À plus long terme, l’épisode incite chaque camp à clarifier ses règles de ciel. La redéfinition des corridors aériens militaires et l’obligation de notifications préalables pourraient devenir la norme.

Calendrier possible des prochains jalons

Selon des sources diplomatiques convergentes, la commission mixte annoncée par Yusuf Maitama Tuggar pourrait se réunir à Abuja avant la fin du trimestre. En ligne de mire : un protocole établissant les modalités de survol, de secours technique et d’assistance en vol pour les appareils militaires de l’une ou l’autre partie.

Un suivi sera assuré par les attachés de défense des deux capitales, signe que l’incident du C-130 se transforme en occasion de re-institutionnaliser le dialogue sécuritaire bilatéral.

Scénarios d’évolution

Premier scénario : l’accord bilatéral se conclut rapidement et sert de matrice à d’autres ententes Nigeria-AES, limitant les risques de quiproquos aériens. Second scénario : les négociations s’enlisent, le climat de méfiance persiste et la tentation de réponses musclées s’accroît.

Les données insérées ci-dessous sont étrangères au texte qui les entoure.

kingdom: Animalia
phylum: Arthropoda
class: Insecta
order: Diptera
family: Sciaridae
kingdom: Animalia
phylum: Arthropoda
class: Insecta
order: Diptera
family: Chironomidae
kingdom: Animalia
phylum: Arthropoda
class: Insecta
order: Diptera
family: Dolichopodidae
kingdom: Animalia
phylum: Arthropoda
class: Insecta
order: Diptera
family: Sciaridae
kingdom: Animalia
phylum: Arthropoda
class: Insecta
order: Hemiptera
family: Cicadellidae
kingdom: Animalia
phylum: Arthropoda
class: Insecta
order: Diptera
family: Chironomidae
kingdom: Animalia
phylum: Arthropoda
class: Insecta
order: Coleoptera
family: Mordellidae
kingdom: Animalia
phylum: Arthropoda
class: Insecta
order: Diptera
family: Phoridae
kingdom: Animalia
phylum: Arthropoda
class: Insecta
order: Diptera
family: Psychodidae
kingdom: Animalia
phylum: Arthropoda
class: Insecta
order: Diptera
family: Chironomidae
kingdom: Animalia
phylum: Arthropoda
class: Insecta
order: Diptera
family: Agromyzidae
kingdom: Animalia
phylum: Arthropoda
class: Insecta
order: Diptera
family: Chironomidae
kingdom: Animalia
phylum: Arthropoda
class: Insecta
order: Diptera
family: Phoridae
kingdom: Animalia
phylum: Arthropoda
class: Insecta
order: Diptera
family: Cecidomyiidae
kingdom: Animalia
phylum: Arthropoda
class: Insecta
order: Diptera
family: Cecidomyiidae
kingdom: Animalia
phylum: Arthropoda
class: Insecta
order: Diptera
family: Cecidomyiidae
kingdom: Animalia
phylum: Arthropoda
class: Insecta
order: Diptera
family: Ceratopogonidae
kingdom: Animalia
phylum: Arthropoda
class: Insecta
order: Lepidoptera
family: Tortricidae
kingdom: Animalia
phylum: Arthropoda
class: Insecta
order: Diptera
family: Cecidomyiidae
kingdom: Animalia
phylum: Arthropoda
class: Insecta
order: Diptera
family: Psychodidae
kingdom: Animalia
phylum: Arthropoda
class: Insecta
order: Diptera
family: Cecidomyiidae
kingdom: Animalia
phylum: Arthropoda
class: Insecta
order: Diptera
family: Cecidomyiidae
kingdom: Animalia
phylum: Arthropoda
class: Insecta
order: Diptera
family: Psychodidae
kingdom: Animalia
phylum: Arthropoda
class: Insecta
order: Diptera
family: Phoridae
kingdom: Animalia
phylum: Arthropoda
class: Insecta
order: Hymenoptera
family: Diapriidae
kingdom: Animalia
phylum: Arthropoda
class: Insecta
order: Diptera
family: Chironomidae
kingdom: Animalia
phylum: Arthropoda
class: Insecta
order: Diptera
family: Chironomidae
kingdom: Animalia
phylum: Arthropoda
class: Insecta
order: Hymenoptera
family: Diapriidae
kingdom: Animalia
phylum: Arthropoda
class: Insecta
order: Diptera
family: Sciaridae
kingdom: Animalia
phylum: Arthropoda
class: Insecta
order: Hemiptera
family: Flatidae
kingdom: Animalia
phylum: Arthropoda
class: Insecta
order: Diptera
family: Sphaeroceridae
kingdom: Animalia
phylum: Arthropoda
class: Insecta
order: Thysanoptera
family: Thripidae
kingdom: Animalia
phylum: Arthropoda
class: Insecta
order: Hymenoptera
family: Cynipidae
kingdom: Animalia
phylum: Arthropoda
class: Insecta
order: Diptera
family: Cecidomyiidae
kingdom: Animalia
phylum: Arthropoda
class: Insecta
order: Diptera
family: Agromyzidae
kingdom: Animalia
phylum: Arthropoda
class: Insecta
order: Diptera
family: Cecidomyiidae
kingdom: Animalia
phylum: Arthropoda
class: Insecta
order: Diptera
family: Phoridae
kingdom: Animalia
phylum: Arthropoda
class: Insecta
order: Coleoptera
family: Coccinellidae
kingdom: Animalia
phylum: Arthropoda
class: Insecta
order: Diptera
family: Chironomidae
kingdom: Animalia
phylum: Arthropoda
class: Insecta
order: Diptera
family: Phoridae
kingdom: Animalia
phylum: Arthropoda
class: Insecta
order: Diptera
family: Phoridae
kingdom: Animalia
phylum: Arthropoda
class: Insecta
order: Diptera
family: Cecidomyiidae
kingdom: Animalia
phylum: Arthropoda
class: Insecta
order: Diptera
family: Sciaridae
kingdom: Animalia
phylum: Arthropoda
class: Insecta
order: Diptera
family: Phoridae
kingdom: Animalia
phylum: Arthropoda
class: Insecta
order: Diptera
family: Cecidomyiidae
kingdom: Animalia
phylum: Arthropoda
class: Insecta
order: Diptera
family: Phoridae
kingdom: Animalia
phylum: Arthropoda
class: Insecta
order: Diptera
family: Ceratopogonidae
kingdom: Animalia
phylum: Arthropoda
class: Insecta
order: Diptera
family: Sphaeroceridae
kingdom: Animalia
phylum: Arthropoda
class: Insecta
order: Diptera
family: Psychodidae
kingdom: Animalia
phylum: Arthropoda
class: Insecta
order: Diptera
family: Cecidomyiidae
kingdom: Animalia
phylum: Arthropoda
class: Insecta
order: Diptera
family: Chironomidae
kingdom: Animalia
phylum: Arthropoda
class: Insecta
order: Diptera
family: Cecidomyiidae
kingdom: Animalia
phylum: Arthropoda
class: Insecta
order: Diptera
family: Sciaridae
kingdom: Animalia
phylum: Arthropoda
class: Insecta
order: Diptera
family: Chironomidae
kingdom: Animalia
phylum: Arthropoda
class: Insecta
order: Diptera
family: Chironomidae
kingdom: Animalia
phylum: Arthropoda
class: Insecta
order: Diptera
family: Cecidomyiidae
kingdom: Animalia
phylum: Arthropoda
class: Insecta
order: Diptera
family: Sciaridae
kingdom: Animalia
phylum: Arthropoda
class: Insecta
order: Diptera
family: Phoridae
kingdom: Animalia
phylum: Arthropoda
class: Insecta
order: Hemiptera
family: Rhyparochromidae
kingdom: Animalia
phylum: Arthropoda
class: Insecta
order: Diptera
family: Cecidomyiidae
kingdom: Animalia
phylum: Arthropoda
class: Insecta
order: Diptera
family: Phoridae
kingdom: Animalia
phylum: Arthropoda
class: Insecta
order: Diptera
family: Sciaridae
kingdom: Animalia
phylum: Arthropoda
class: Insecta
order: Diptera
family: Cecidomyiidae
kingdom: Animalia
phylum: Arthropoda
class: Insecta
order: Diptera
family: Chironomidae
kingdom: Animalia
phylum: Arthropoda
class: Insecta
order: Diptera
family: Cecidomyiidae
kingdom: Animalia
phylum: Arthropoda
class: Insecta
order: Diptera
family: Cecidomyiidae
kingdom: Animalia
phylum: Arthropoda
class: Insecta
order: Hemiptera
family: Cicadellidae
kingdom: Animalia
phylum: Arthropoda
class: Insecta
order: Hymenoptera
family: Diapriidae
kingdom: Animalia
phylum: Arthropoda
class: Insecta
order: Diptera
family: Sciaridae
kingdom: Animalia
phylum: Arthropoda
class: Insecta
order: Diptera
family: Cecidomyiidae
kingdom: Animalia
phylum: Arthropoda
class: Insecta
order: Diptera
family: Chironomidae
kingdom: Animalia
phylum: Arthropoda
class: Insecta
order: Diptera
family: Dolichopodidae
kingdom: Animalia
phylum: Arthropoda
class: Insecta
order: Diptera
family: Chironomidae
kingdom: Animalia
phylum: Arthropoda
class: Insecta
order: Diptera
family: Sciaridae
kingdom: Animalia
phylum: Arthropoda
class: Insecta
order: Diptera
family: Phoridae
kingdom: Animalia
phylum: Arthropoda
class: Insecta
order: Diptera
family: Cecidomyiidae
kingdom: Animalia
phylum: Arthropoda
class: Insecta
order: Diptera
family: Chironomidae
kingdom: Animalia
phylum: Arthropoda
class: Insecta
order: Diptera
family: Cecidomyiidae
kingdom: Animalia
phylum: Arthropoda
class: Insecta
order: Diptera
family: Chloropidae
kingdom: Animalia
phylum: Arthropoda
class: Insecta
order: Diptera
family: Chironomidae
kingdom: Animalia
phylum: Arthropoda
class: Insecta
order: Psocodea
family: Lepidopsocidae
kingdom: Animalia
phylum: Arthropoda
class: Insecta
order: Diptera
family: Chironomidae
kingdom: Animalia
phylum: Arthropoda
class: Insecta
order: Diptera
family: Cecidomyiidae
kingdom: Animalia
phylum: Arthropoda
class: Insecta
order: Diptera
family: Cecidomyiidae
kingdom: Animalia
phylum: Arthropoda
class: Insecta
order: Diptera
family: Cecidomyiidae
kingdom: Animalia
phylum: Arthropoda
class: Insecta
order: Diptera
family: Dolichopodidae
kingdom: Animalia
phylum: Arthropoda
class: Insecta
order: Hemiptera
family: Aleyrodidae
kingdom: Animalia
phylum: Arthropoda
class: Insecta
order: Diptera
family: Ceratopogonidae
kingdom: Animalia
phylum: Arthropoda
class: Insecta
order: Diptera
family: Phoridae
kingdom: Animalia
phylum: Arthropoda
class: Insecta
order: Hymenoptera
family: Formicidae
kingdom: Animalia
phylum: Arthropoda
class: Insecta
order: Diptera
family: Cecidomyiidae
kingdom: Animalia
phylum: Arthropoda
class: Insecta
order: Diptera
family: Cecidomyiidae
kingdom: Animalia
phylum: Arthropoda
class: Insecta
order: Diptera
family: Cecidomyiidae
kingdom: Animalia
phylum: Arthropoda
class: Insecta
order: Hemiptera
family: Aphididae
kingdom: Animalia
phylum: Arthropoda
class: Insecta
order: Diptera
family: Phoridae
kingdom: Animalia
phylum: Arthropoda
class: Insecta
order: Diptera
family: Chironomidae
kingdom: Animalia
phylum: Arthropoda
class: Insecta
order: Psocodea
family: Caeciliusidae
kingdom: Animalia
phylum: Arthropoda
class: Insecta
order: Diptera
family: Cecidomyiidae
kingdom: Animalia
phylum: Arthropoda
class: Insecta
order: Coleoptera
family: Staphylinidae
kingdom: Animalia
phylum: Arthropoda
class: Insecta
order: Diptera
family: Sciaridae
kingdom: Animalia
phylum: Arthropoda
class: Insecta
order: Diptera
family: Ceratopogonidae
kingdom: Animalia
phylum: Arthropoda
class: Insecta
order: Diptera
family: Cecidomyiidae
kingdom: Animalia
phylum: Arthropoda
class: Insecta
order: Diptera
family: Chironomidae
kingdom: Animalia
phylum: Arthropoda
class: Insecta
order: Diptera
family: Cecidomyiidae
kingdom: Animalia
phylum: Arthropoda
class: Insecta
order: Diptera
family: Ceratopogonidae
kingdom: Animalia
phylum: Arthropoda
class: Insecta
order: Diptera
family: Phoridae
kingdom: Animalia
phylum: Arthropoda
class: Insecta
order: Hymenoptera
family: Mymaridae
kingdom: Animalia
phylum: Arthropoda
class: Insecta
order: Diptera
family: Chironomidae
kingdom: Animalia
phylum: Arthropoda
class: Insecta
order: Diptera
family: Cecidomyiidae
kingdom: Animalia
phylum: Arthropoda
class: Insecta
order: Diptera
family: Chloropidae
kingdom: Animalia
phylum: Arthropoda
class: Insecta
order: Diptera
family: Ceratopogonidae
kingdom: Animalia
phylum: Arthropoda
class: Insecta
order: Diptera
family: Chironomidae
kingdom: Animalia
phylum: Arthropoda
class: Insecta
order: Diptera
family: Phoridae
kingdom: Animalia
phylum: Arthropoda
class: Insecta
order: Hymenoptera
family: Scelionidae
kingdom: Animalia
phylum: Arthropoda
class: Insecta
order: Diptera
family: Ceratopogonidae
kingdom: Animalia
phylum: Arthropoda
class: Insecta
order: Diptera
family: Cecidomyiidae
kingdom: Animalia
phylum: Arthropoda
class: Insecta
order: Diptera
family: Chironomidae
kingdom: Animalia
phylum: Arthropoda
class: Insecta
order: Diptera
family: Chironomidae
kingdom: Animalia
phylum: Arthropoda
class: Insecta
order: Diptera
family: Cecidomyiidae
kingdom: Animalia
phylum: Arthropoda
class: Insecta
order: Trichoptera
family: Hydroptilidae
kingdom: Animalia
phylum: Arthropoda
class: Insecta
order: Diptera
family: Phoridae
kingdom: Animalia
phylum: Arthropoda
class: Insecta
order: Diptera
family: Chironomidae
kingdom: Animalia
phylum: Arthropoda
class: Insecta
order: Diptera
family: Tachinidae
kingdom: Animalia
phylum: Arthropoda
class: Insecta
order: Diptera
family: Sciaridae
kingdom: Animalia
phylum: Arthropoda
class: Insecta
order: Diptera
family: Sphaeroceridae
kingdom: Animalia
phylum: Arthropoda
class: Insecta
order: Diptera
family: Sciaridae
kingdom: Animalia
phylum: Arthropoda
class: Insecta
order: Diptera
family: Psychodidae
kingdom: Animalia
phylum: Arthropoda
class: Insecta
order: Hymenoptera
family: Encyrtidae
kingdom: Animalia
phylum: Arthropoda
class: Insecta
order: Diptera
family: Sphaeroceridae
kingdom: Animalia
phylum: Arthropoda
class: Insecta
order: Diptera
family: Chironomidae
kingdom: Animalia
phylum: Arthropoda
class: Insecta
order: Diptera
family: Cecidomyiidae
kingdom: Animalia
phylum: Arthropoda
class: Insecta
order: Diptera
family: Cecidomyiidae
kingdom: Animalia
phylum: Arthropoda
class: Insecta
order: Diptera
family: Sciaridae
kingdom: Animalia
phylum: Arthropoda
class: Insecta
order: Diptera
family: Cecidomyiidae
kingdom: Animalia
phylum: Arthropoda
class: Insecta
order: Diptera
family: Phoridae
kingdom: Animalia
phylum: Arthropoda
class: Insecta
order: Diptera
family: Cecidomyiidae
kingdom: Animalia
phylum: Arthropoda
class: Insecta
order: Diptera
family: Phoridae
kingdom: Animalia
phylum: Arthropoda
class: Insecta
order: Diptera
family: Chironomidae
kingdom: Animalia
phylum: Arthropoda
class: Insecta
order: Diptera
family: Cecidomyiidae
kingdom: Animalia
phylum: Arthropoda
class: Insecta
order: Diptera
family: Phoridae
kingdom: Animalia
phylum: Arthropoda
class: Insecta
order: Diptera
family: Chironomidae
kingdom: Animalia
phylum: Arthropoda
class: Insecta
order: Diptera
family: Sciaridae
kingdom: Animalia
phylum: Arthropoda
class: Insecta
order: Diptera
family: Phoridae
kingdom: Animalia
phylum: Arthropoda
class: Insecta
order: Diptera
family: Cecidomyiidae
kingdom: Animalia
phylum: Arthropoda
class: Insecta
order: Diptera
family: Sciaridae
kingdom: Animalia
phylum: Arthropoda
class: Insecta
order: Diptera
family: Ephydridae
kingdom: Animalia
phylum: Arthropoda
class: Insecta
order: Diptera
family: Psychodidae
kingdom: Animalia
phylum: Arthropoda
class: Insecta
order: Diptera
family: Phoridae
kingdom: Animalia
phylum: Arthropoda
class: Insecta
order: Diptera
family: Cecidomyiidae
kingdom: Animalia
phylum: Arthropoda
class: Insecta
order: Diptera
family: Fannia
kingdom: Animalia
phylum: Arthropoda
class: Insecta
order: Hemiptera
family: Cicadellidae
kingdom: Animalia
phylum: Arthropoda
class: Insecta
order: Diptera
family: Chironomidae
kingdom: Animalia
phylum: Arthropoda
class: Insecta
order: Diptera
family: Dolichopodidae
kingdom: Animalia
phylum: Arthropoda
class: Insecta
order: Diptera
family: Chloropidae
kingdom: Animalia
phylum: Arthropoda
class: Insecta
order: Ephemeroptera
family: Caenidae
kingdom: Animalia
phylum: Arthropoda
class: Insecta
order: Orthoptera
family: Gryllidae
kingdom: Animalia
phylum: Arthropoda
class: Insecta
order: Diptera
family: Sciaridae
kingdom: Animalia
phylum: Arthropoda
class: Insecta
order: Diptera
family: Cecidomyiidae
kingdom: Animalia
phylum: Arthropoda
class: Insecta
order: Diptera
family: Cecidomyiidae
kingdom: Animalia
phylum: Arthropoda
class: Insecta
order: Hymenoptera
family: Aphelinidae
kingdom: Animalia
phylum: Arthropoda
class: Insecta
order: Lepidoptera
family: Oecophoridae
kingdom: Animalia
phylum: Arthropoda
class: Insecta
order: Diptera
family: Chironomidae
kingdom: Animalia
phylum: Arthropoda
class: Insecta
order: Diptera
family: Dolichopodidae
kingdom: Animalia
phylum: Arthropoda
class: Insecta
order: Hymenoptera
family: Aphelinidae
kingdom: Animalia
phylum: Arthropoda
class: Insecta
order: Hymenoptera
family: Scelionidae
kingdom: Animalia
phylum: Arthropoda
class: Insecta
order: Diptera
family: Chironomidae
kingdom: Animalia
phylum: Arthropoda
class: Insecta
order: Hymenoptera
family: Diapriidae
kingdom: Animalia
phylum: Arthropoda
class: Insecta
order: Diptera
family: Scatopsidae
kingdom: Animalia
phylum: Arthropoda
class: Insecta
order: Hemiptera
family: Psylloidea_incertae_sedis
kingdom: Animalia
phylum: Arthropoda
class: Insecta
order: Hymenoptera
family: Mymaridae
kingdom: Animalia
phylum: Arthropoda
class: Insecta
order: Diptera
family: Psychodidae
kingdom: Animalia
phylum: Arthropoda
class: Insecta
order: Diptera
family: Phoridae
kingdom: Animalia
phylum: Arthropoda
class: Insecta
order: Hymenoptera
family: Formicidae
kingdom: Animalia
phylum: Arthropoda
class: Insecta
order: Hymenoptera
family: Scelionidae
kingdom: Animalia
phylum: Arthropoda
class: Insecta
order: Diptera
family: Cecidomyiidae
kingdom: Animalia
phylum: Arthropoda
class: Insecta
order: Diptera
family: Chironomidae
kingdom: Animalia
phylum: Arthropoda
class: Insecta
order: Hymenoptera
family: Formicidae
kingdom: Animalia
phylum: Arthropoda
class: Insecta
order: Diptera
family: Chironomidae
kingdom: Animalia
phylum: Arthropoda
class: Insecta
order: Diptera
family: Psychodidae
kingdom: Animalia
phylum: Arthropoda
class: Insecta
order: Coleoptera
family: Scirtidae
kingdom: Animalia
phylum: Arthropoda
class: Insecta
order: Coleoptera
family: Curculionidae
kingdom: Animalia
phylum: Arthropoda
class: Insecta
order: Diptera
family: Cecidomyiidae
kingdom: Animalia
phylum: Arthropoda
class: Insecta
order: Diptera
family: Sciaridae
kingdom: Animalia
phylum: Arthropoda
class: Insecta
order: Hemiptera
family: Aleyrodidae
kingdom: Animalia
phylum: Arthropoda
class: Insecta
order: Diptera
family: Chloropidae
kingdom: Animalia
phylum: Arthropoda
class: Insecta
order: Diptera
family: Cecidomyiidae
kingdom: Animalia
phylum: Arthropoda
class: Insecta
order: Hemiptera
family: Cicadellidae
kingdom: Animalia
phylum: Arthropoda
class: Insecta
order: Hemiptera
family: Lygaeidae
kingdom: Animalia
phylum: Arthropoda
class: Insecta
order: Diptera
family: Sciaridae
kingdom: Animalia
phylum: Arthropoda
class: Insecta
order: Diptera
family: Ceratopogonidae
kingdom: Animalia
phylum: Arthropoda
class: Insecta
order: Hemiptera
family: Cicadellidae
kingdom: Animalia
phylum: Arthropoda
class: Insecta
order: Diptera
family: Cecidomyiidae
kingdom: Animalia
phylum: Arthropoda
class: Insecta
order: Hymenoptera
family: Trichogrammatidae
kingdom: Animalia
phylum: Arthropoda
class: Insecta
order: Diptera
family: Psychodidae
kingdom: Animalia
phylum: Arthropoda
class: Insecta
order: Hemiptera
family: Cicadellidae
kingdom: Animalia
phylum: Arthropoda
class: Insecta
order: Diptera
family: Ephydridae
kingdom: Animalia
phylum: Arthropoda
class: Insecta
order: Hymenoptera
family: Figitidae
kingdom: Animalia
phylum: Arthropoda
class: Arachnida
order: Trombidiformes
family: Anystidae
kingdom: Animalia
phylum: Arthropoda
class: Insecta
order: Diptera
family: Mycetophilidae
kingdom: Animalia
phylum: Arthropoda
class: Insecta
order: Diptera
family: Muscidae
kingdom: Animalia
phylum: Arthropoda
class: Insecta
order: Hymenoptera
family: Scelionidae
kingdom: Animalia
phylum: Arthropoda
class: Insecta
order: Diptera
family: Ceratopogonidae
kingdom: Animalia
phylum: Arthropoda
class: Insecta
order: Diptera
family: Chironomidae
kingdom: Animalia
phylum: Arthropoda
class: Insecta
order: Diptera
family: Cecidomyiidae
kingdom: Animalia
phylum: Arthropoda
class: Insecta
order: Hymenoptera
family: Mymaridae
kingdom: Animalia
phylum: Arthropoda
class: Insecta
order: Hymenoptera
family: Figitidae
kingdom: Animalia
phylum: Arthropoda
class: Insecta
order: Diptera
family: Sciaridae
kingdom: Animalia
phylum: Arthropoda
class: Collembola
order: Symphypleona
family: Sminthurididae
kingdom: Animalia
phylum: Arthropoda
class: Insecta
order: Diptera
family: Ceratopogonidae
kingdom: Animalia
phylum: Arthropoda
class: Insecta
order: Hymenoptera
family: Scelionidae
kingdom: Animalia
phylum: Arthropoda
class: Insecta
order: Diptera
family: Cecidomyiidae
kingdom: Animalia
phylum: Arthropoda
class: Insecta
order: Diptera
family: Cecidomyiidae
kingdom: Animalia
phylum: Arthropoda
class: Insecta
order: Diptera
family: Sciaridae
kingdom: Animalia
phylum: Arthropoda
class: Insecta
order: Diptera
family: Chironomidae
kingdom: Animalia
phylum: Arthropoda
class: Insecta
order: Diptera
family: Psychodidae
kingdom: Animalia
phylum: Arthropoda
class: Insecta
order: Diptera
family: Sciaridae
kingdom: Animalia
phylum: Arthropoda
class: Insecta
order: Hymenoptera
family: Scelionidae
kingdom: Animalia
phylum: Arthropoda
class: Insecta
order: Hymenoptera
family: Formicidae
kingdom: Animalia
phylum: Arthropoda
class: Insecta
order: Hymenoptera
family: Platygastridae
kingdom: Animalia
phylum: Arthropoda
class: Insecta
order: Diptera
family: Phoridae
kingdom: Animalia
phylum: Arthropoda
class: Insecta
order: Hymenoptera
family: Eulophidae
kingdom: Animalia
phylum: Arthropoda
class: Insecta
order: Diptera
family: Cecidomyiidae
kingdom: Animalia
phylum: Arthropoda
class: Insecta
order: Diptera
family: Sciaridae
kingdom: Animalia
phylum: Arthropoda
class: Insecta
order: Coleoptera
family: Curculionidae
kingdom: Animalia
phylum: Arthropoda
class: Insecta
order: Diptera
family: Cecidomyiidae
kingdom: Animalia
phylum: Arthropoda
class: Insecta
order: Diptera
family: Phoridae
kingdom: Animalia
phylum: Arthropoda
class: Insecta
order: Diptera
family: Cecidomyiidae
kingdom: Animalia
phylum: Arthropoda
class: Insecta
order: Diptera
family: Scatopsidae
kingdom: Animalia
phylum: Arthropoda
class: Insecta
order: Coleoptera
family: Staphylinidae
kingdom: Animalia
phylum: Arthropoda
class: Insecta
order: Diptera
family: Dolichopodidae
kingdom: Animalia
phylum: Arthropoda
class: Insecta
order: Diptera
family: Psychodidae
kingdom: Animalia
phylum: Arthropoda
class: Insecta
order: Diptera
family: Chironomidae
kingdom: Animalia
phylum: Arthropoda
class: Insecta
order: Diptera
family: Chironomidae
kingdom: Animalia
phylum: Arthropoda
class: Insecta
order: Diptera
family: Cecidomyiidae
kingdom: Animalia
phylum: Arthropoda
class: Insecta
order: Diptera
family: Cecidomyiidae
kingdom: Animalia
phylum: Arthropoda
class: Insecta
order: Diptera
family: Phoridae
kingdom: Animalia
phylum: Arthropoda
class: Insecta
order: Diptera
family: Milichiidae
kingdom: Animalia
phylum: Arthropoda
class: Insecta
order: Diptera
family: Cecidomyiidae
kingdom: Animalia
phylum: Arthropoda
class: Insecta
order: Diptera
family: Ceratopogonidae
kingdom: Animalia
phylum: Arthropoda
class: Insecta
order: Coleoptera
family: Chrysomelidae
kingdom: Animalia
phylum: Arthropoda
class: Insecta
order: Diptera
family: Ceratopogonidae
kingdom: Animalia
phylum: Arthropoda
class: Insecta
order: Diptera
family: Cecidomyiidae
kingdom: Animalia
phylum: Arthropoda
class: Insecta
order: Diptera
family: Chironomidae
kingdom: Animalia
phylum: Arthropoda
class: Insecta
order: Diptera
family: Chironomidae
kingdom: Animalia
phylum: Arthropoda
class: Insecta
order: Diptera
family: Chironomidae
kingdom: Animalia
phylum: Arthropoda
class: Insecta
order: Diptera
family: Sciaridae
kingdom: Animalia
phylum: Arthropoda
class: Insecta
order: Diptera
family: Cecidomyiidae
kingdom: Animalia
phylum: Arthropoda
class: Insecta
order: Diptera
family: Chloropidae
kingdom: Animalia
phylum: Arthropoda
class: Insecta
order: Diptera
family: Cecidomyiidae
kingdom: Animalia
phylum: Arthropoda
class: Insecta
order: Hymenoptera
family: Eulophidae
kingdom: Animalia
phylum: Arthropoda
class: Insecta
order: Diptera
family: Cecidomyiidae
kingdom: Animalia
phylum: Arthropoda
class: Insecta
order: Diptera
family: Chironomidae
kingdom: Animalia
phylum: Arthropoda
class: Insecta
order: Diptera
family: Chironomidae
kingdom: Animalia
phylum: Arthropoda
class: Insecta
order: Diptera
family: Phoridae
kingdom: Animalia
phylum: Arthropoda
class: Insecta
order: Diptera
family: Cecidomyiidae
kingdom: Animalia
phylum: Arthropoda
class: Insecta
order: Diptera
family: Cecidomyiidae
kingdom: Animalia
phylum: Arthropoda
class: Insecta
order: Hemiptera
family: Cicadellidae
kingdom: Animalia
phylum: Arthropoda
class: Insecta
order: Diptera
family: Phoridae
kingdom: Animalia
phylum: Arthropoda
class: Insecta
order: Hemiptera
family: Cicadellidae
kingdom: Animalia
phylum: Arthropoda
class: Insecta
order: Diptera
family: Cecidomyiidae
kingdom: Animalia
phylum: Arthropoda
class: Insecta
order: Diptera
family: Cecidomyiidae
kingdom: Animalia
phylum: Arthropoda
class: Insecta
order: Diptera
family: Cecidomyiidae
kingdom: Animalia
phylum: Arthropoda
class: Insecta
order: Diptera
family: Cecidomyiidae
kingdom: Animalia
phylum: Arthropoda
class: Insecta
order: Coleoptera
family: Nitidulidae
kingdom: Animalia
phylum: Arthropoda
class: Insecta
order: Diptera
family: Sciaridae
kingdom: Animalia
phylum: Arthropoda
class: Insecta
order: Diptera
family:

Dans l’intervalle, chaque incident, même mineur, sera scruté par des opinions publiques sensibilisées à la question de la souveraineté, tandis que les groupes armés continuent d’exploiter les brèches.

Acteurs et intérêts croisés

Outre les diplomaties officielle et militaire, les industriels de défense suivent le dossier. La remise en état du C-130 au Portugal illustre la dépendance technique des flottes africaines à l’Europe. Une coopération renforcée Nigeria-Burkina pourrait ouvrir des marchés de maintenance partagée sur le continent.

Les États-Unis, fournisseur historique du Hercules, observent la trajectoire de l’appareil et pourraient proposer des formations pour prévenir de futurs dérapages réglementaires.

Une crise en passe d’être résorbée

À court terme, l’atterrissage non autorisé apparaît comme un incident clos. Les excuses ont été acceptées et les militaires nigérians libérés. Mais le sursaut de vigilance de l’AES et la posture proactive d’Abuja témoignent d’un Sahel où chaque vol, chaque document, devient un marqueur d’influence.

Le jeu diplomatique ne se joue plus seulement au sol : il se dispute désormais dans les couloirs aériens, là où la coopération ou la mésentente peuvent basculer en quelques minutes.